All expectations will be with the Constitutional Reform Committee. The appointed chairman of the CRC continues to receive support from his peers and the media but he still has opponents from the Hirak and civil society activists.

On the other hand, the Democratic Alternative, Algeria’s republican current which hopes to topple the regime, knows well that it is impossible. They should get into the process and participate in local and national elections and reshape their elitist message with a credible messenger who could connect with the real people. 

The regime is also trying to keep intact the popular sentiment that arose in the aftermath of General Ahmed Gaïd Salah’s funerals. The regime continues to underline that there are two camps in Algeria: those who are in favor of the reforms and those who are not. The regime suggested that today’s politics is not about being a leftist/secularist or a rightist/national-Islamist but being pro-reform and eventually democracy. The regime wants to expand the scope of the pro-reform camp as the regime these days criticizes the fragmented civil society and the leftist political parties through the official media and alleged independent ones for not being active in terms of supporting the new president’s administration and government.

President Tebboune is planning to build a political road map through the connection with the people and to look for a political partner that might emerge from the Hirak. The vital question for the Hirak is now whether it can grow a more independent voice as the demands are becoming more socioeconomic. This is a very risky line since the Hirak has lost enormous momentum in the deep country as a result of the military’s smart crisis management and accompaniment of the Hirak since Feb, 22nd 2019. The Hirak has also lost control of law-and-order operations both inside urban areas and outside of them.

The socioeconomic demands usually are the tasks of the Labor Union (UGTA) that is trying to regain its moral role after the fiasco of the former SG ruling the workers union with iron fist for a quarter-century. The former SG was one of the Bouteflika’s minions. Political and economic reforms were announced in last week’s annual meeting between the President of the Republic and the Walis (heads of the 48 Algeria's provinces), encouraging them to be more concerned about people’s demands and fighting local corruption and cronyism. The president also appointed a Republic facilitator, whose role will be a link between the Republic and the people.

Thus, it is hard to suggest that this would bring a new momentum of Algeria’s politics, time and courage are needed to see the real capacity of the new administration. Some cabinet members are already getting the conventional media’s and social media’s intention, i.e. Dr. Rezigue, the commerce minister, who seems gaining some sympathy from the people for his bold decisions related to their weekly shopping basket (al-Qoffa) on the eve of the holy month of Ramadhan.

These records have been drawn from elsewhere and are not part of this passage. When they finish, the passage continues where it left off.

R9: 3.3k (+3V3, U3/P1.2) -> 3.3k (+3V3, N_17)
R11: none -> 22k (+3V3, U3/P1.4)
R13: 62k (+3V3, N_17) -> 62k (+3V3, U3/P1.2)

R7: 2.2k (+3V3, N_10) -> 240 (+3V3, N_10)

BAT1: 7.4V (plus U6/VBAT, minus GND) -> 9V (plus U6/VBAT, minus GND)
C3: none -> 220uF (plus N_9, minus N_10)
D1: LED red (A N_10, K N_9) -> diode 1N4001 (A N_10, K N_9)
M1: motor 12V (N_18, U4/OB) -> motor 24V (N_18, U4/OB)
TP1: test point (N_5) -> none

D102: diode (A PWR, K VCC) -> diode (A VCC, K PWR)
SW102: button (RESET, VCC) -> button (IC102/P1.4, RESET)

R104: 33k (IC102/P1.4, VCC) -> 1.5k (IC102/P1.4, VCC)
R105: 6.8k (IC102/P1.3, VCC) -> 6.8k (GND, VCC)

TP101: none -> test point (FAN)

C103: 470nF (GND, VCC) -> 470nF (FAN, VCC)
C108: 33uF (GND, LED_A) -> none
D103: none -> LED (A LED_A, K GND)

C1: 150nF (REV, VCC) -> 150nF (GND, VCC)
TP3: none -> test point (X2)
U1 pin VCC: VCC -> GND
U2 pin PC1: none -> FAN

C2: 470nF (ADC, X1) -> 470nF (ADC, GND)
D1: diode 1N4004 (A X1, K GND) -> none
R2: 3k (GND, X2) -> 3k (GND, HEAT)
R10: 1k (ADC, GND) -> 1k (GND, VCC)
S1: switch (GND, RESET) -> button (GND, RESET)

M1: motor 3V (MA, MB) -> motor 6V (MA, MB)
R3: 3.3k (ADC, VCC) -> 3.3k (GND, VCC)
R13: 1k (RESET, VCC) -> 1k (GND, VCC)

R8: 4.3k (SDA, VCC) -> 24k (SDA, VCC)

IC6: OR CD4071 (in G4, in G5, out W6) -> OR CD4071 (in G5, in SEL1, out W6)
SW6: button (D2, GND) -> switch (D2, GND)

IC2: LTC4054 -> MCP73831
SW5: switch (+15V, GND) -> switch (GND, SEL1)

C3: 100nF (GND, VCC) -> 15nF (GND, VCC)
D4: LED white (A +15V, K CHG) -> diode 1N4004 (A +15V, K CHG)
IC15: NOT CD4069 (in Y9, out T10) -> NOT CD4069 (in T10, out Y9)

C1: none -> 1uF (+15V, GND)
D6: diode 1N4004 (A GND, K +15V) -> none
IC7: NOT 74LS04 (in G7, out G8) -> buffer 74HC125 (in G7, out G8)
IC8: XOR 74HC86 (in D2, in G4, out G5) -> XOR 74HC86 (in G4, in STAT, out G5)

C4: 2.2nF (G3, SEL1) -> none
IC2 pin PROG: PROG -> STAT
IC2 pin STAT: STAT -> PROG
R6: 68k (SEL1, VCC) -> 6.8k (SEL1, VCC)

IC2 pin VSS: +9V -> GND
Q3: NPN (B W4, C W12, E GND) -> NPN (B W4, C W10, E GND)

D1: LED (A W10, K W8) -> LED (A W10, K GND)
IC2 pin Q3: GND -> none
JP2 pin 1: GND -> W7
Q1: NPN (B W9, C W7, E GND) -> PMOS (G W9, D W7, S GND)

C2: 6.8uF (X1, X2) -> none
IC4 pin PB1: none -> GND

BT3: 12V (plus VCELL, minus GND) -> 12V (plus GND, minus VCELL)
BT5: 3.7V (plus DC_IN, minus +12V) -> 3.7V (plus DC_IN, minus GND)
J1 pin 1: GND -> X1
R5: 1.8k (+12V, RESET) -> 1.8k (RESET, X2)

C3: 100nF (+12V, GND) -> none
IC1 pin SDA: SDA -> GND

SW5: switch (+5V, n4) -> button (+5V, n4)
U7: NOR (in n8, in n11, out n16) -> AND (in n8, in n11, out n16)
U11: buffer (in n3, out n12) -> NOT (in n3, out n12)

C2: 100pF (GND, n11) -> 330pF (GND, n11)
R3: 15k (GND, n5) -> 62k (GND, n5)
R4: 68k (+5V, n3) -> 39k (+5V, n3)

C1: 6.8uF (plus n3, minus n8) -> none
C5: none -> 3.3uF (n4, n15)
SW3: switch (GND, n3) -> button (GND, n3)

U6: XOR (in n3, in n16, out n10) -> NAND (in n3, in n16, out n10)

The fall of the Gang (al-Essaba), the demystification of General Toufik and Saïd Bouteflika, and, more importantly, the fall of the mask of fear for good are big achievements for the millions who took the streets during Hirak, Act I. People today are still cynical towards politics in general. There is a feeling among the people such that they are anxious about the return of al-Essaba (the Gang deep state) through the remains of the ex-DRS State (the feared Intelligence Service), and its ramifications and networks within civil society, local politicians, the business community and media actors.

Without a real opposition, professional media, a sharp elite, connected civil society activists, and a structured labor union, Algerians can only get change that the regime wants. Protesters in the Hirak, however, can hold meetings, sit-ins, conferences, and make a yearly celebration of their Hirak, but a real Hirak should take a new track.